The three stories map cleanly onto the four eras of team evolution. The journey from solo coding through human-AI pairing to orchestrating specialist agents is the path from Era II to Era IV, compressed into one person’s experience.

From Coding Standards to Prompting Standards

The real strength appears at team level. An agent cluster that only one developer uses is a productivity gain. An agent cluster the whole Team shares is a practice.

From pair to agent cluster: the reflection loop stays, the cluster runs inside Continuous Integration

This changes what Coding Standards mean. They used to govern variable names, indentation, and function size. Now they grow into prompting standards and documentation standards for AI: which instructions the agents receive, where decisions are recorded, what context every agent must load. Ken Judy, an engineering leader Andy exchanges notes with, sees the failure mode daily: developers race ahead with generated code and end up stuck with systems they no longer understand.

Collective Code Ownership answers this, extended by one sentence that a webinar participant had already written into her team’s standards: generated code was understood by a human, not just accepted. The rule applies to human and agent contributions alike. We do not commission an AI and let it own the code. We own it, which means we can evolve it.

Andy closed the webinar with a commitment exercise, and it works just as well for a reader. Take the seven practices, place your own implementation of each on the evolution axis, and pick the one practice where AI augmentation would create the greatest leverage for your team. Describe the AI variant in two sentences. Define the first step for next week.

After the Recording Stopped

The most candid ten minutes came after the webinar ended. The recording was off, the participants had left, and Andy and I kept talking. Two threads from that conversation belong in this chapter.

Agents are not team members. When a participant praised “pair programming as a trio”, I pushed back. One of the biggest problems in the AI and teams debate is that we use vocabulary made for humans to describe a tool. The agent is not a third person. It is a prompt we are working on together. The confusion is understandable: we build multi-agent systems and give them human perspectives, the editor, the tester, the designer, because the models simulate human behavior convincingly. Andy added the warning label he likes: these systems are statistical parrots, with real limits and no consciousness.

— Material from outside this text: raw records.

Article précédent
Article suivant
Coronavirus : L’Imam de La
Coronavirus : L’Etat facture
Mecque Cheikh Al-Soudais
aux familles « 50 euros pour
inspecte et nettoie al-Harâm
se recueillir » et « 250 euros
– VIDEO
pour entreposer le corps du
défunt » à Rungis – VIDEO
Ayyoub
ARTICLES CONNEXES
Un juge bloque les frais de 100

But what the humans in the room actually do is orchestrate, steer, and supervise those simulations. And they do that in pair mode. Test-Driven Development never aimed to make testers obsolete, and agent clusters do not replace them either: simulated tester behavior finds the routine problems so that human testers can hunt the hidden ones. The agents have no emotions. They only simulate them. We have real ones, which is exactly why the human conversation about what our agents can and cannot do, where they fail, and how we adapt our prompts is the new pairing.

This terminology discipline matters because three different conversations hide inside every “AI and teams” debate, and they need different answers. The first: do teams still exist? That question has little to do with AI. Teams persist because humans operate the technology and humans answer for the results. A Team is accountable for the outcome its work produces. The AI is not. The second: what can AI actually do? That answer changes with every model release and is outdated by the time you finish reading it. The third: which practices help a team work with agents? That was the webinar, and it is the most useful conversation of the three, because a team can act on it tomorrow.

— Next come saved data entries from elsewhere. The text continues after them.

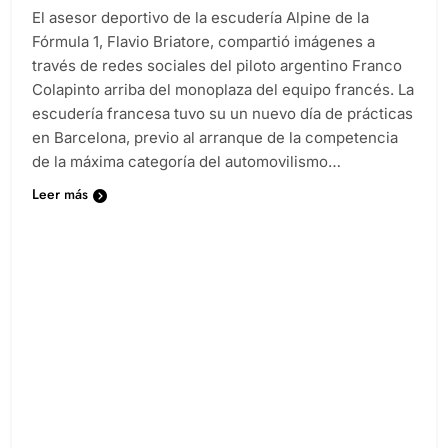
Diario EL SOL
1 año atrás
0
2 minutos
El asesor deportivo de la escudería Alpine de la
Fórmula 1, Flavio Briatore, compartió imágenes a
través de redes sociales del piloto argentino Franco
Colapinto arriba del monoplaza del equipo francés. La
escudería francesa tuvo su un nuevo día de prácticas
en Barcelona, previo al arranque de la competencia
de la máxima categoría del automovilismo…
Leer más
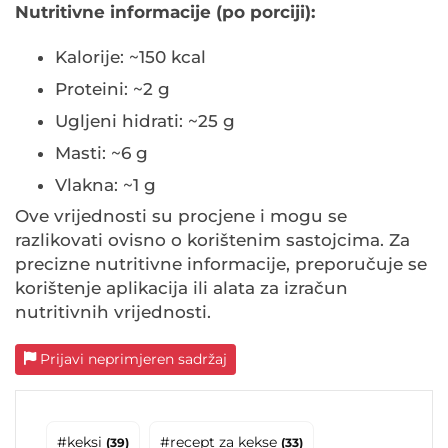
Nutritivne informacije (po porciji):
Kalorije: ~150 kcal
Proteini: ~2 g
Ugljeni hidrati: ~25 g
Masti: ~6 g
Vlakna: ~1 g
Ove vrijednosti su procjene i mogu se
razlikovati ovisno o korištenim sastojcima. Za
precizne nutritivne informacije, preporučuje se
korištenje aplikacija ili alata za izračun
nutritivnih vrijednosti.
Prijavi neprimjeren sadržaj
#keksi
#recept za kekse
(39)
(33)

Non-determinism challenges Continuous Integration. Hosted Large Language Models are not deterministic. What we generate today, we cannot reproduce exactly tomorrow. That is new territory for software engineers. Our entire profession rests on repeatability: code is unambiguous, a bug can be reproduced, a build can be rerun. Regenerating the same code from the same prompt is practically impossible, and checking in the conversations does not help, because they carry no repetition guarantee either. The consequence is uncomfortable but clear. The generated code base is the only ground truth. Continuous Integration becomes sacred: it must always run, and it is owned by the developers who watch it, not by the agents that feed it. My next test for our own setup is the oldest one in the book: take the system to a fresh machine and build it from scratch.

The same evening, we landed on the multi-team question. Andy and I already struggle to keep our two agent setups in sync. A team of five, where two developers are enthusiastic about AI and three are not, faces the same problem with higher stakes, plus the shadow inventory of tools people use but are not allowed to. And when one team’s heavily customized agents produce code that the next team can neither read nor trust, no interface contract repairs that relationship. None of this is a technical problem. Microservices did not solve the coordination problems of multi-team setups either, even though the interfaces and contracts were technically sound, because the problem was social all along. AI agents will not solve it for the same reason. Multi-team coordination is a social challenge wearing a technical costume.

The Practices Were Never About Typing

So Position A wins, but in a sharpened form. The agile engineering practices survive because they were never about typing code. They are mechanisms for making mistakes visible early, for keeping systems understandable, and for learning faster than the system grows. AI raises the stakes on all three. The generation is cheap now. The understanding is not.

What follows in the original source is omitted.